Blast opts for defensive help first in 2-team dispersal draft


With the Blast picking sixth among seven teams in yesterday's Major Indoor Soccer League dispersal draft of players from the two recently closed franchises, Blast players said they were not expecting help in their battle for a playoff spot.

"Picking sixth, I don't know how much help we can expect to get," said Blast forward Lee Tschantret. "But if the players we have play to our abilities, we'll be fine."

Blast general manager Kevin Healey, his roster thinned by numerous injuries, was doing all he could to make his picks from the San Diego Sockers and Monterrey Fury clubs count.

In the draft, which continued through as many as 11 rounds, the Blast chose five players. At the top of Healey's list, and taken with the sixth overall pick, was defender Nevio Pizzolitto, 27, of the Sockers.

But Healey's most interesting pick was San Diego goalie Victor Nogueira, 45, in the third round.

"No one had taken him at that point, probably because he's already announced his retirement," Healey said. "But we could have an injury to one or even two of our goalies, and he might want one last go-around in the playoffs. Having his rights gives us depth."

And Healey said taking Nogueira, who has the third-best goals-against average (4.48) in the league, prevents any other team from enticing the MISL's most legendary keeper back into the nets. Among Nogueira's achievements are four indoor championships with the original Sockers and three with the Milwaukee Wave, plus eight Goalkeeper of the Year awards.
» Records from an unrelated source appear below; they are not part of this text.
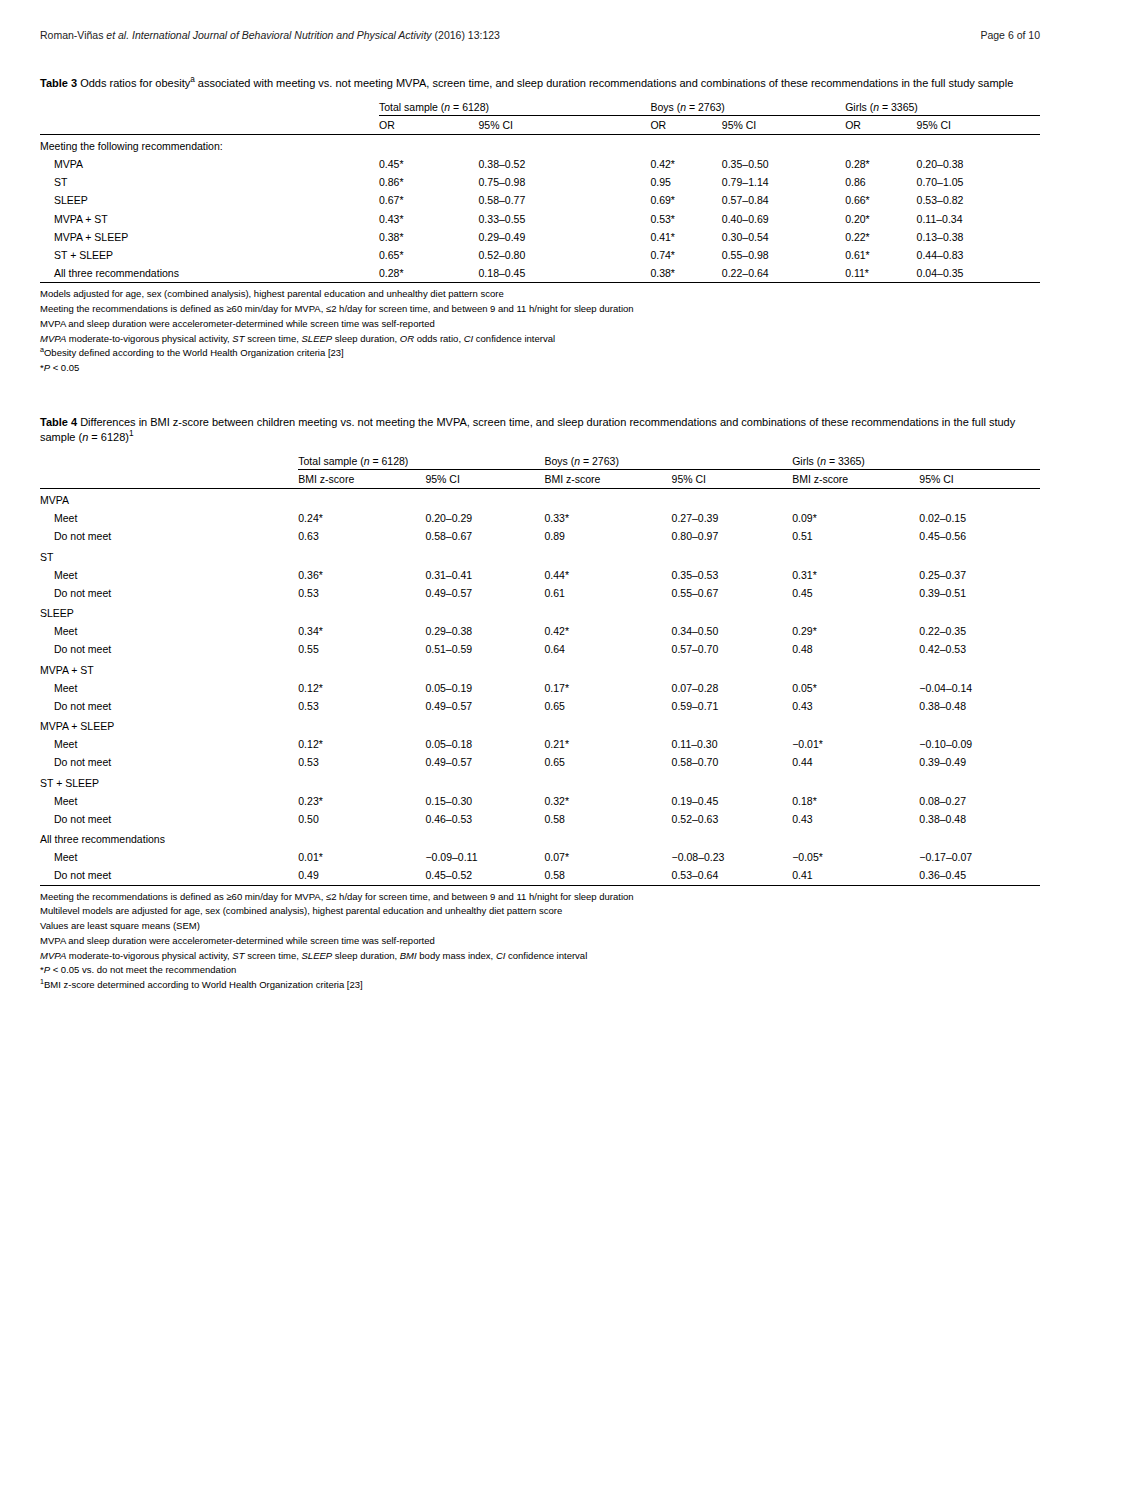Roman-Viñas et al. International Journal of Behavioral Nutrition and Physical Activity (2016) 13:123
Page 6 of 10
Table 3 Odds ratios for obesitya associated with meeting vs. not meeting MVPA, screen time, and sleep duration recommendations and combinations of these recommendations in the full study sample
| | Total sample ( n = 6128) | Boys ( n = 2763) | Girls ( n = 3365) |
| --- | --- | --- | --- |
| | OR | 95% CI | OR | 95% CI | OR | 95% CI |
| Meeting the following recommendation: |
| MVPA | 0.45* | 0.38–0.52 | 0.42* | 0.35–0.50 | 0.28* | 0.20–0.38 |
| ST | 0.86* | 0.75–0.98 | 0.95 | 0.79–1.14 | 0.86 | 0.70–1.05 |
| SLEEP | 0.67* | 0.58–0.77 | 0.69* | 0.57–0.84 | 0.66* | 0.53–0.82 |
| MVPA + ST | 0.43* | 0.33–0.55 | 0.53* | 0.40–0.69 | 0.20* | 0.11–0.34 |
| MVPA + SLEEP | 0.38* | 0.29–0.49 | 0.41* | 0.30–0.54 | 0.22* | 0.13–0.38 |
| ST + SLEEP | 0.65* | 0.52–0.80 | 0.74* | 0.55–0.98 | 0.61* | 0.44–0.83 |
| All three recommendations | 0.28* | 0.18–0.45 | 0.38* | 0.22–0.64 | 0.11* | 0.04–0.35 |
Models adjusted for age, sex (combined analysis), highest parental education and unhealthy diet pattern score
Meeting the recommendations is defined as ≥60 min/day for MVPA, ≤2 h/day for screen time, and between 9 and 11 h/night for sleep duration
MVPA and sleep duration were accelerometer-determined while screen time was self-reported
MVPA moderate-to-vigorous physical activity, ST screen time, SLEEP sleep duration, OR odds ratio, CI confidence interval
aObesity defined according to the World Health Organization criteria [23]
*P < 0.05
Table 4 Differences in BMI z-score between children meeting vs. not meeting the MVPA, screen time, and sleep duration recommendations and combinations of these recommendations in the full study sample (n = 6128)1
| | Total sample ( n = 6128) | Boys ( n = 2763) | Girls ( n = 3365) |
| --- | --- | --- | --- |
| | BMI z-score | 95% CI | BMI z-score | 95% CI | BMI z-score | 95% CI |
| MVPA |
| Meet | 0.24* | 0.20–0.29 | 0.33* | 0.27–0.39 | 0.09* | 0.02–0.15 |
| Do not meet | 0.63 | 0.58–0.67 | 0.89 | 0.80–0.97 | 0.51 | 0.45–0.56 |
| ST |
| Meet | 0.36* | 0.31–0.41 | 0.44* | 0.35–0.53 | 0.31* | 0.25–0.37 |
| Do not meet | 0.53 | 0.49–0.57 | 0.61 | 0.55–0.67 | 0.45 | 0.39–0.51 |
| SLEEP |
| Meet | 0.34* | 0.29–0.38 | 0.42* | 0.34–0.50 | 0.29* | 0.22–0.35 |
| Do not meet | 0.55 | 0.51–0.59 | 0.64 | 0.57–0.70 | 0.48 | 0.42–0.53 |
| MVPA + ST |
| Meet | 0.12* | 0.05–0.19 | 0.17* | 0.07–0.28 | 0.05* | −0.04–0.14 |
| Do not meet | 0.53 | 0.49–0.57 | 0.65 | 0.59–0.71 | 0.43 | 0.38–0.48 |
| MVPA + SLEEP |
| Meet | 0.12* | 0.05–0.18 | 0.21* | 0.11–0.30 | −0.01* | −0.10–0.09 |
| Do not meet | 0.53 | 0.49–0.57 | 0.65 | 0.58–0.70 | 0.44 | 0.39–0.49 |
| ST + SLEEP |
| Meet | 0.23* | 0.15–0.30 | 0.32* | 0.19–0.45 | 0.18* | 0.08–0.27 |
| Do not meet | 0.50 | 0.46–0.53 | 0.58 | 0.52–0.63 | 0.43 | 0.38–0.48 |
| All three recommendations |
| Meet | 0.01* | −0.09–0.11 | 0.07* | −0.08–0.23 | −0.05* | −0.17–0.07 |
| Do not meet | 0.49 | 0.45–0.52 | 0.58 | 0.53–0.64 | 0.41 | 0.36–0.45 |
Meeting the recommendations is defined as ≥60 min/day for MVPA, ≤2 h/day for screen time, and between 9 and 11 h/night for sleep duration
Multilevel models are adjusted for age, sex (combined analysis), highest parental education and unhealthy diet pattern score
Values are least square means (SEM)
MVPA and sleep duration were accelerometer-determined while screen time was self-reported
MVPA moderate-to-vigorous physical activity, ST screen time, SLEEP sleep duration, BMI body mass index, CI confidence interval
*P < 0.05 vs. do not meet the recommendation
1BMI z-score determined according to World Health Organization criteria [23]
The Blast also took Sockers midfielder/forward Mauricio Alegre, 29, in the second round, Monterrey forward Alejandro Moreno, 35, in the fourth, and Fury defender Brad Flanagan, 29, in the fifth.
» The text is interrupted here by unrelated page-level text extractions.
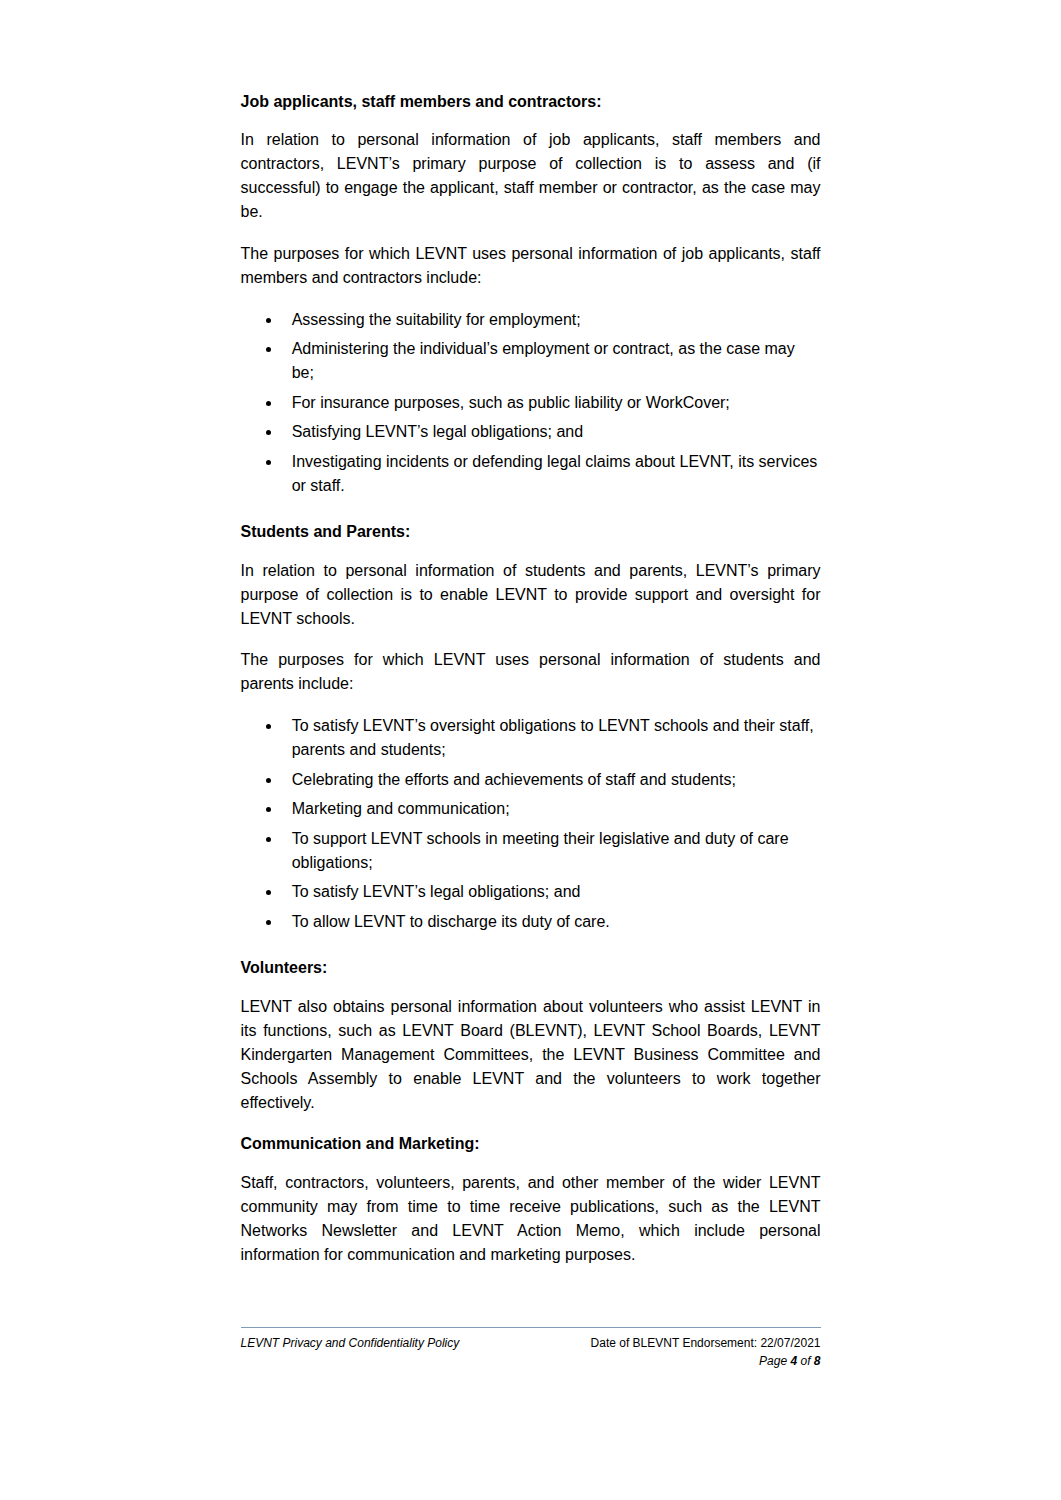Job applicants, staff members and contractors:
In relation to personal information of job applicants, staff members and contractors, LEVNT’s primary purpose of collection is to assess and (if successful) to engage the applicant, staff member or contractor, as the case may be.
The purposes for which LEVNT uses personal information of job applicants, staff members and contractors include:
Assessing the suitability for employment;
Administering the individual’s employment or contract, as the case may be;
For insurance purposes, such as public liability or WorkCover;
Satisfying LEVNT’s legal obligations; and
Investigating incidents or defending legal claims about LEVNT, its services or staff.
Students and Parents:
In relation to personal information of students and parents, LEVNT’s primary purpose of collection is to enable LEVNT to provide support and oversight for LEVNT schools.
The purposes for which LEVNT uses personal information of students and parents include:
To satisfy LEVNT’s oversight obligations to LEVNT schools and their staff, parents and students;
Celebrating the efforts and achievements of staff and students;
Marketing and communication;
To support LEVNT schools in meeting their legislative and duty of care obligations;
To satisfy LEVNT’s legal obligations; and
To allow LEVNT to discharge its duty of care.
Volunteers:
LEVNT also obtains personal information about volunteers who assist LEVNT in its functions, such as LEVNT Board (BLEVNT), LEVNT School Boards, LEVNT Kindergarten Management Committees, the LEVNT Business Committee and Schools Assembly to enable LEVNT and the volunteers to work together effectively.
Communication and Marketing:
Staff, contractors, volunteers, parents, and other member of the wider LEVNT community may from time to time receive publications, such as the LEVNT Networks Newsletter and LEVNT Action Memo, which include personal information for communication and marketing purposes.
LEVNT Privacy and Confidentiality Policy
Date of BLEVNT Endorsement: 22/07/2021
Page 4 of 8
"We rated Pizzolitto very highly," Healey said of the 6-foot-2, 190-pound defender. "We think he's a good, strong defender with good size and experience."

Pizzolitto, who also plays for Montreal in the outdoor A-League, indicated before the draft that he would be interested in relocating if he could make it work financially.

"We're going to ... try to make it worth his while," Healey said.